The Heritage Foundation also argued that raising the minimum wage to $15 would come with a corresponding spike in child care costs across the country, making day care even more unaffordable than it is. And that’s saying something, considering that in 2015 the Economic Policy Institute found that minimum wage workers “would have to spend every paycheck from January until September,” as The Washington Post put it then, to pay for a year of full-time infant care, spending at least 30 percent of their earnings.

Alright, so what about Biden’s proposal inside the American Families Plan, which he rolled out Wednesday night, to cap child care costs that a family pays at just 7 percent of income for low- and middle-income families? Oh, that’s also probably a no-go? Even though 64 percent of Americans were in favor of the plan’s components in a recent Monmouth University poll? Hmm.

Well, if not child care, then how about another solution Biden has proposed: universal preschool?

“We need to make sure every child will have access to high-quality universal pre-K,” Biden said in December. “I’m not talking about day care. I’m talking about universal pre-K that is starting at age 3, 4.”

Surely, you have to like the idea of getting kids into school earlier, something that school districts around the country already provide. (I went to pre-kindergarten starting at age 4; my younger brother was enrolled in Head Start at age 3.)

Oh, still a “no” from Republicans in Congress, because of the tax hikes on the wealthy and corporations Biden has proposed to pay for it? OK.

At this point, you can see the problem with this stance Vance holds. You don't want kids to go to preschool so lower-education families that depend on both parents' paychecks can actually earn a living wage. But you also don't want to raise the minimum wage so only one parent can work. But you also don't want to pay for programs that would allow for a parent to stay home?

Vance’s book, after initial rave reviews from many on the center-left, has since been critiqued for its reliance on a narrative of pulling oneself up by the bootstraps.

“The book is not subtle in its message: Working-class grunts are to blame for their own struggles,” Lisa Pruitt, a University of California, Davis law professor wrote in December. “If they’d just get off their duffs, go to church and stay married, everything would be OK.”
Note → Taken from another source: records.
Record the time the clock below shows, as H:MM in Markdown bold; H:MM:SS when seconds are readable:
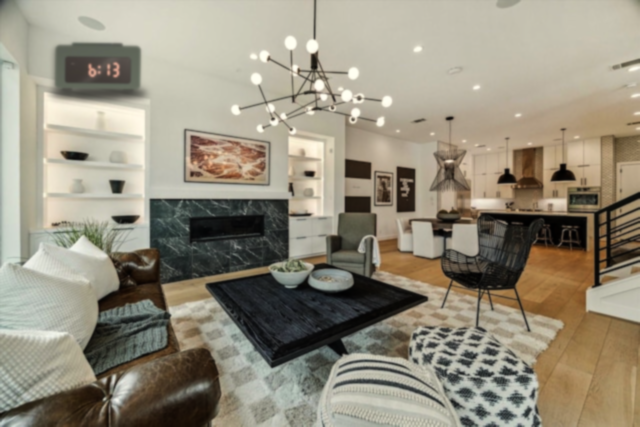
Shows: **6:13**
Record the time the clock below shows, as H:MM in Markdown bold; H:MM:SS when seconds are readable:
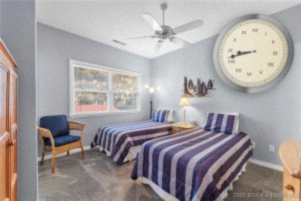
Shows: **8:42**
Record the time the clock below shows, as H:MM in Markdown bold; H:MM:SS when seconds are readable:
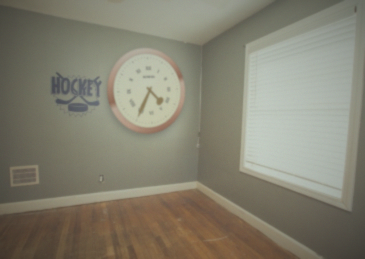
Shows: **4:35**
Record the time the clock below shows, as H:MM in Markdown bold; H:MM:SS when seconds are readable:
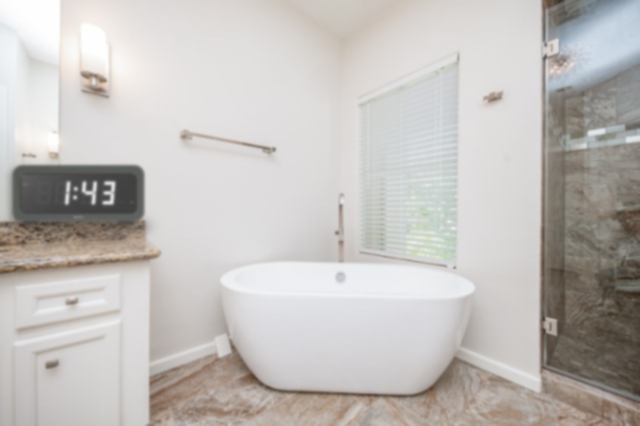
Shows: **1:43**
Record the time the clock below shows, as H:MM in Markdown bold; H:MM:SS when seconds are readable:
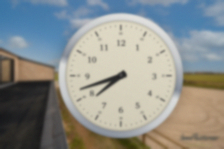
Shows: **7:42**
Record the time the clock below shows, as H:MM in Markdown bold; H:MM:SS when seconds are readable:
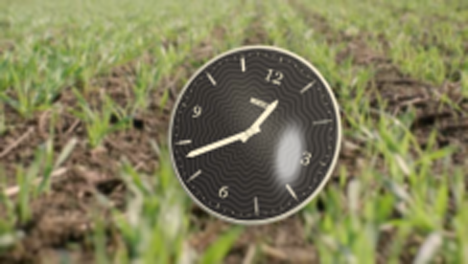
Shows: **12:38**
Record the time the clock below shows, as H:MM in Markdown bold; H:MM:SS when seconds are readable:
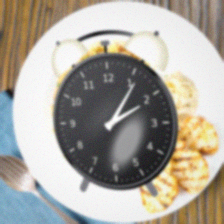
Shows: **2:06**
But that sentiment doesn’t work in today’s economy. It didn’t even work in the 1950s of the baby boomers’ youth, when massive government programs were needed to expand the middle class and provide the foundation for the nuclear family. Conservatives like Vance can’t both claim to be the real backers of the working class and stand in the way of Biden providing the tools needed to let them support their families.